Sollte indes die Sache nicht ganz harmlos ablaufen, so sei es eine Ehrensache für sie, lieber alles mögliche zu erdulden, als gleichgiltig zuzusehen, wie eine solche Masse von Menschen elendiglich zu Grunde gehen müsste.

Die Klügeren dagegen hofften von der Gewalt gar keinen Erfolg, da sie nicht allein die Zahl der Wachen in ihrer unmittelbaren Umgebung stark vermehrt, sondern auch die Stadtmauer aus Furcht vor den Idumäern sorgfältig bewacht sahen.

Überall glaubten sie den Ananus zu sehen, wie er eine Stunde um die andere die Wachen persönlich inspizierte – was auch in der Tat in den vorausgehenden Nächten immer geschehen war, aber gerade in dieser Nacht unterblieb, keineswegs infolge einer Fahrlässigkeit von seiner Seite, sondern weil das unumschränkt waltende Verhängnis ihn selbst, sowie seine zahlreichen Wachen bereits zum Tode verurteilt hatte.

Ja, das Verhängnis war es, welches auch damals bei vorgerückter Nachtstunde, während der Sturm immer heftiger anschwoll, die auf der Säulenhalle befindlichen Wachen einschläferte, zu gleicher Zeit aber die Zeloten auf den Einfall brachte, einige von den Sägen im Heiligtum zu nehmen und damit die Querbalken an den Toren abzuschneiden.

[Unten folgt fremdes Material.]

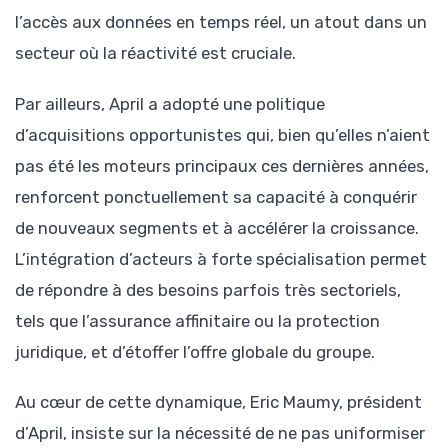
l’accès aux données en temps réel, un atout dans un
secteur où la réactivité est cruciale.
Par ailleurs, April a adopté une politique
d’acquisitions opportunistes qui, bien qu’elles n’aient
pas été les moteurs principaux ces dernières années,
renforcent ponctuellement sa capacité à conquérir
de nouveaux segments et à accélérer la croissance.
L’intégration d’acteurs à forte spécialisation permet
de répondre à des besoins parfois très sectoriels,
tels que l’assurance affinitaire ou la protection
juridique, et d’étoffer l’offre globale du groupe.
Au cœur de cette dynamique, Eric Maumy, président
d’April, insiste sur la nécessité de ne pas uniformiser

Das Sausen der Windsbraut und der fortwährend rollende Donner kam ihnen dabei so gut zustatten, dass nicht das geringste Geräusch herausgehört werden konnte.


Ganz unbemerkt kamen sie so vom Tempel zur Mauer, wo sie mit Anwendung derselben Sägen das den Idumäern zugewendete Stadttor aufsprengten.

Anfangs waren die Idumäer davon ganz betroffen, da sie nichts anderes glaubten, als dass die Leute des Ananus einen Überfall versuchten, und sofort umklammerte auch schon jede Faust zur Abwehr ihren Schwertgriff: bald aber hatten sie die Nahenden erkannt und drangen ein.

Hätten sie sich nun sofort über die eigentliche Stadt ergossen, es wäre wohl ohne Frage zur Niedermetzlung des ganzen Volkes gekommen – so furchtbar war ihre Wut! Indessen beeilten sie sich zunächst nur, den Zeloten im Tempel Entsatz zu bringen, zumal die ihnen entgegenkommenden Rebellen mit Bitten sie bestürmten, sie möchten doch gerade jene, um derentwillen sie gekommen, nicht länger in ihrer peinlichen Situation lassen oder gar noch in eine größere Gefahr stürzen: wären nur einmal die Wachen überwältigt, so müsste es ihnen ja ein Leichtes sein, die Stadt selbst zu stürmen: wäre aber einmal durch ihr Erscheinen in der Stadt schon Lärm geschlagen, so sei es auch mit der Überrumplung der Wachen vorbei, da die letzteren, einmal aufmerksam gemacht, sofort Stellung nehmen und den Aufstieg zum Tempel ihnen versperren würden.